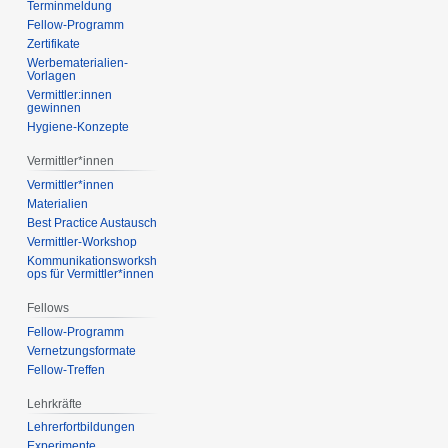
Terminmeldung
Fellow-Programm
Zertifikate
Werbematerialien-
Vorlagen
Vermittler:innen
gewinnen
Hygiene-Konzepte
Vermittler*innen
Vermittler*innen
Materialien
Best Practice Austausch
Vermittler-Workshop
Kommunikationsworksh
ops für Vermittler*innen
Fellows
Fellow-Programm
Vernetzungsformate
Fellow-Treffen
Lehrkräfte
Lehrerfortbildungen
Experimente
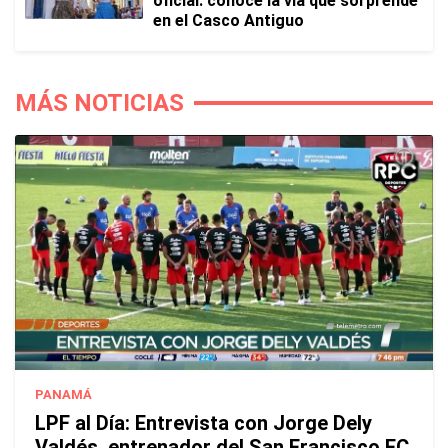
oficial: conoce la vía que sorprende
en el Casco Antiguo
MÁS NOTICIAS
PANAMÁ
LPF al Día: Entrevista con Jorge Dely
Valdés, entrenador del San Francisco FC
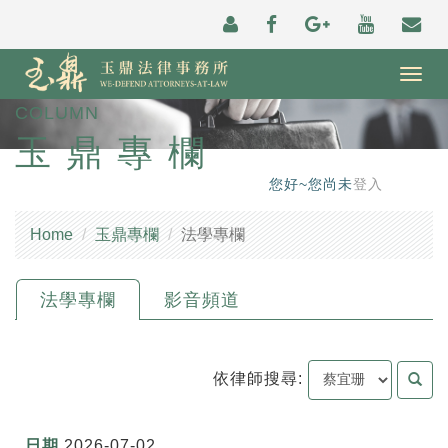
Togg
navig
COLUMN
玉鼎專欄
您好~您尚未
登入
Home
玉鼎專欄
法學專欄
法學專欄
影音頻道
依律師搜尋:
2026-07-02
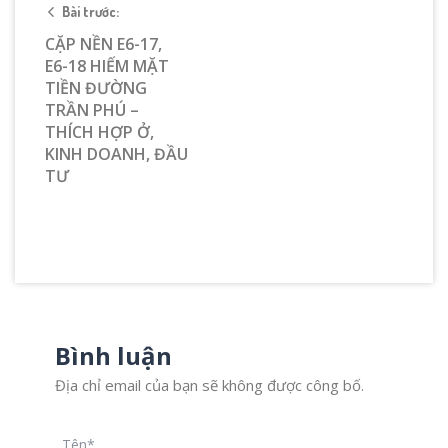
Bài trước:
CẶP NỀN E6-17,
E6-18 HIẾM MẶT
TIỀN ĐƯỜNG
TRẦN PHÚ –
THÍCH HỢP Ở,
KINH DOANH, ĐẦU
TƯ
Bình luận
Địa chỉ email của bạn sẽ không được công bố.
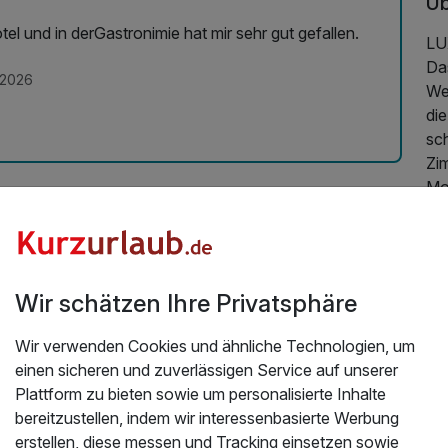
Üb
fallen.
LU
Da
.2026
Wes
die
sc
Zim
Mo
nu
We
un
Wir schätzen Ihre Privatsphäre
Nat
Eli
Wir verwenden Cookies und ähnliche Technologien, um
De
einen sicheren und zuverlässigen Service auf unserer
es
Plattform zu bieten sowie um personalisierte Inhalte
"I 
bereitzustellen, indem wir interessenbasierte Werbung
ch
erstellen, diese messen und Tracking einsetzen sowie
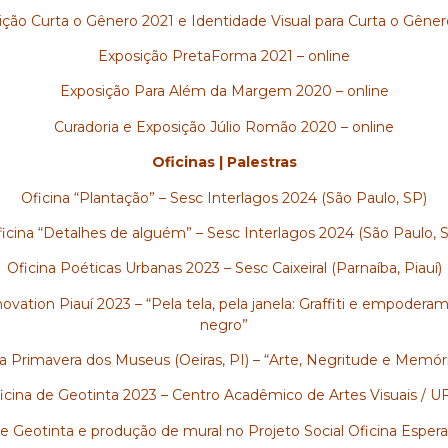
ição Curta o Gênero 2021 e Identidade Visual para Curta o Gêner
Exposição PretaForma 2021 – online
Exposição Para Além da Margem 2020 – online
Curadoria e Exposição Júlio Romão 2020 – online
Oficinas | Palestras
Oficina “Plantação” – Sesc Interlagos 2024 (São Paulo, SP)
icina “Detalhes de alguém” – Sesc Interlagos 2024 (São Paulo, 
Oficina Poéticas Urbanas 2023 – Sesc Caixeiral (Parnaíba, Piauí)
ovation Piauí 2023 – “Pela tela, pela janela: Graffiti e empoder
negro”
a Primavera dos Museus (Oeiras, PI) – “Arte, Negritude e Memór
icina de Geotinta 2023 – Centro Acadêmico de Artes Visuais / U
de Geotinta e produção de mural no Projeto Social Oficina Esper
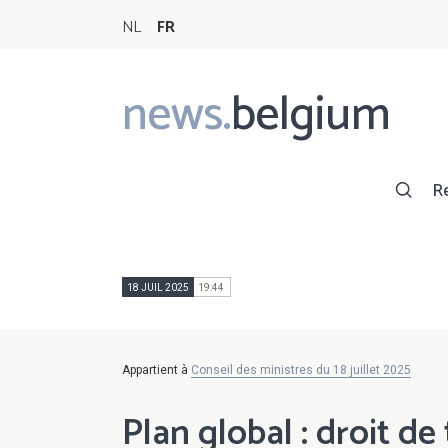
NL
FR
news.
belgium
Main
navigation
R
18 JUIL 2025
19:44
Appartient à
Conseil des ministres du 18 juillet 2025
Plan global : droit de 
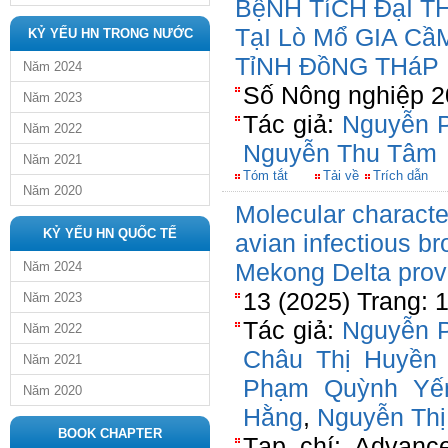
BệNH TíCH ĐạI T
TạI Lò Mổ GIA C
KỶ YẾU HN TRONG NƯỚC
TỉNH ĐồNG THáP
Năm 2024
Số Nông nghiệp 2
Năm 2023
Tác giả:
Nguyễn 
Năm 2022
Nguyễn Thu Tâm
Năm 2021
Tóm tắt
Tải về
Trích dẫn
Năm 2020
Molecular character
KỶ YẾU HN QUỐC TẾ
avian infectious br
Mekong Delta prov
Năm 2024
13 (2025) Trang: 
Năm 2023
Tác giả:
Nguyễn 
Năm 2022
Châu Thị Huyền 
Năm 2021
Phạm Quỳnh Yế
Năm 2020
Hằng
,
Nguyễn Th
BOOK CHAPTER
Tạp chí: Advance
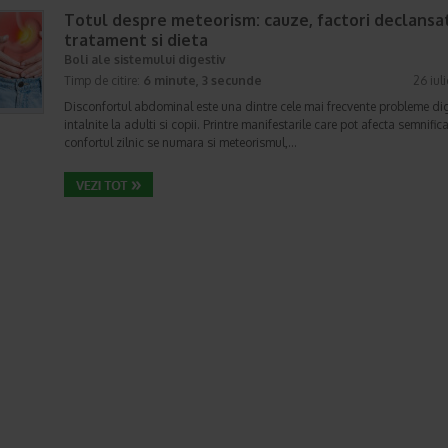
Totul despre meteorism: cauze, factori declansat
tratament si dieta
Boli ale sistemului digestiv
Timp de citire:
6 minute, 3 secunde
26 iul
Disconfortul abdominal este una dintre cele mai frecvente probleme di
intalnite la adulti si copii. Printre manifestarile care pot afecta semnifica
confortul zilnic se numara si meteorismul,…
------------------------
TASK → State how many lines in the data include the string "Vermittler". Nothing else belongs in the reply.

SOLUTION → 5